##### Exercise materials

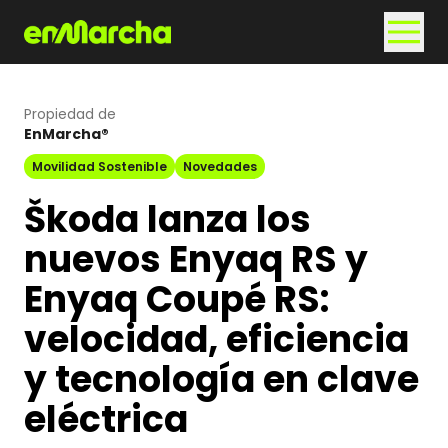
Propiedad de
EnMarcha®
Movilidad Sostenible
Novedades
Škoda lanza los
nuevos Enyaq RS y
Enyaq Coupé RS:
velocidad, eficiencia
y tecnología en clave
eléctrica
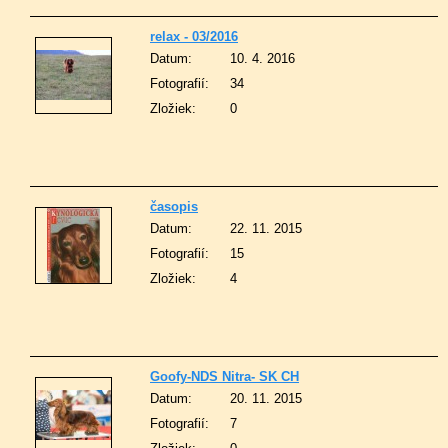
relax - 03/2016
Datum:
10. 4. 2016
Fotografií:
34
Zložiek:
0
časopis
Datum:
22. 11. 2015
Fotografií:
15
Zložiek:
4
Goofy-NDS Nitra- SK CH
Datum:
20. 11. 2015
Fotografií:
7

##########

Assigned task: Line by line, restate the data above exactly as it stands, minus the pictures.

Task solution:
Propiedad de
EnMarcha®
Movilidad Sostenible
Novedades
Škoda lanza los
nuevos Enyaq RS y
Enyaq Coupé RS:
velocidad, eficiencia
y tecnología en clave
eléctrica
relax - 03/2016
Datum:
10. 4. 2016
Fotografií:
34
Zložiek:
0
časopis
Datum:
22. 11. 2015
Fotografií:
15
Zložiek:
4
Goofy-NDS Nitra- SK CH
Datum:
20. 11. 2015
Fotografií:
7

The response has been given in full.